‘No one’s monitoring the public for side effects’
SYDNEY — A community activist is asking the Cape Breton Regional Municipality to provide detailed information about the costs associated with adding fluoride to municipal water supplies.
Marlene Kane of Sydney appeared at last week’s stakeholder budget consultation session and asked council for not only the cost of the fluoridation chemical hydrofluorosilicic acid used at its four treatment plants, but also any other associated chemicals required for the fluoridation process, system maintenance and other processes.
“I wanted to know how much of our municipal budget was actually being spent to fluoridate the four communities — Sydney, New Waterford, Glace Bay and the northside — especially given that water fluoridation isn’t mandated by any level of government … it’s not a required expense or a necessary one for the CBRM,” Kane said.
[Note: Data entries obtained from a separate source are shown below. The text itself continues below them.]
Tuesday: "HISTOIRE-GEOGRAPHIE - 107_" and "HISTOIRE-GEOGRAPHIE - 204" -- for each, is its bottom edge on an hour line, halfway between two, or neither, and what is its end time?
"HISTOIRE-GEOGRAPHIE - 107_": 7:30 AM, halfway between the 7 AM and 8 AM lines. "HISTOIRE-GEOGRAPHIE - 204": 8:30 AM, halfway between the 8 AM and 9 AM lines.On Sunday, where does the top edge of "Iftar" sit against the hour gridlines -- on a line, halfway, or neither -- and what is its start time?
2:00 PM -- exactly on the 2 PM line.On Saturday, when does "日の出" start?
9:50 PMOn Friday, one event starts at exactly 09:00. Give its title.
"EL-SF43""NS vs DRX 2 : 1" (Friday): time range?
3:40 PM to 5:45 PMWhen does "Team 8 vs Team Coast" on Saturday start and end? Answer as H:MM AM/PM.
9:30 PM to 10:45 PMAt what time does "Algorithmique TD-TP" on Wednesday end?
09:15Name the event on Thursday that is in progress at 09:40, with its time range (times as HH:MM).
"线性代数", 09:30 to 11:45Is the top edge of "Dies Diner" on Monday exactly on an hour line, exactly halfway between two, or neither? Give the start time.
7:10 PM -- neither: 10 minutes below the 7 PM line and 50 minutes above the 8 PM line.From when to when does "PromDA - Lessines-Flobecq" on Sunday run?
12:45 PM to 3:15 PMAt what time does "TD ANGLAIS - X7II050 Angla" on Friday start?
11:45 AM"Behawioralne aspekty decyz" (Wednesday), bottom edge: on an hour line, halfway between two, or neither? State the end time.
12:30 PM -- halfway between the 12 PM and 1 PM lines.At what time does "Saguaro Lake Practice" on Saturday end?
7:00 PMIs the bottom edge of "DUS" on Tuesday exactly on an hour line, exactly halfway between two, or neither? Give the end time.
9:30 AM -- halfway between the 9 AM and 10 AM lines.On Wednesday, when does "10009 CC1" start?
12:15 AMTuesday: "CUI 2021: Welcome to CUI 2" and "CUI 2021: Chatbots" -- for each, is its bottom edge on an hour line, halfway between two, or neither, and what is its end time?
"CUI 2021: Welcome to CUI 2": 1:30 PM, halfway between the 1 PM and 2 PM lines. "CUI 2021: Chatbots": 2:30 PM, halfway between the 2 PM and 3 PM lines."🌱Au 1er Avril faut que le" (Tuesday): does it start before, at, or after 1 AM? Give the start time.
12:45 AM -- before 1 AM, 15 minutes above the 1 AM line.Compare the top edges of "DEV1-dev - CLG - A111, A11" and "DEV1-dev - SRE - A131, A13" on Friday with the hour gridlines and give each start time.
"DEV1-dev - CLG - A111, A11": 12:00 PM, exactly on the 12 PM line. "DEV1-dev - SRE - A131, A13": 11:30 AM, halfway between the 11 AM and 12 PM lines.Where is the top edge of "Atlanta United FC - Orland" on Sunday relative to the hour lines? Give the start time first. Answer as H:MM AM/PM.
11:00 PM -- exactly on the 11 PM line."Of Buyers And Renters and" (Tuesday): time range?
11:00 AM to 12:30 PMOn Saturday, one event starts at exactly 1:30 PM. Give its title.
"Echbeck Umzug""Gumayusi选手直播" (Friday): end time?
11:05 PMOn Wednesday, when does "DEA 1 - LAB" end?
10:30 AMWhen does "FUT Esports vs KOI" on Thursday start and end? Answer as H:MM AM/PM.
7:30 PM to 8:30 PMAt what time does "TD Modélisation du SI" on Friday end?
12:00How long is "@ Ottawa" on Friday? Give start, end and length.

Kane, a longtime critic of fluoridation, added she believes the cost of the hydrofluorosilicic acid itself is relatively small, with the majority of expenses being around its handling “because it’s extremely caustic and corrosive.”
Fluoridation is a decades-old practice of adding fluoride to the water supply as a medicating ingredient against tooth decay.
“It’s not added to treat the water, like chlorine is, it’s added to treat people and there are many reasons why the drinking water should never be used as a vehicle for any kind of medical or dental treatment,” Kane said.
The practice violates an individual’s right to refuse treatment, she said, and there is a lack of control over the dose that consumers receive and that there are also cautions about receiving too much fluoride.
“You can’t control who gets this treatment and no one’s monitoring the public for side effects,” Kane said.
Health care is not the responsibility of municipalities, she added.
Greg Penney, CBRM water operations manager, confirmed Tuesday that he has been asked by council to compile the information in response to the request filed by Kane, and he is currently in the process of doing so.
Last week, a published report suggested a decision by Calgary in 2011 to stop adding fluoride to its water supply had a negative impact on children’s dental health.
The report, published in the journal Community Dentistry and Oral Epidemiology, showed Calgary children have more than twice as many cavities as their counterparts in Edmonton, where fluoridation continues. Researchers also found that Calgary children have more health issues with their baby teeth.
While there was a general increase in tooth decay in both cities between 2004 and 2005, and again between 2013 and 2014, the increase was greater in Calgary, according to the report.
Kane said she is currently awaiting a critique of that report, noting critics have raised concerns about data that may have been omitted from the study.
“What we clearly saw was that in Calgary and in Edmonton, the rates of tooth decay increased, even though Edmonton remains fluoridated,” she said.
The practice of adding fluoride to public drinking water started in the mid-1940s and was seen as a method for improving dental health.
A number of Canadian communities, both large and small, have since decided to discontinue the practice.
In 2011, CBRM council voted 11-2 in favour of keeping fluoride in municipally treated water. Penney said, to his knowledge, that’s the only time the issue went to a vote by CBRM council.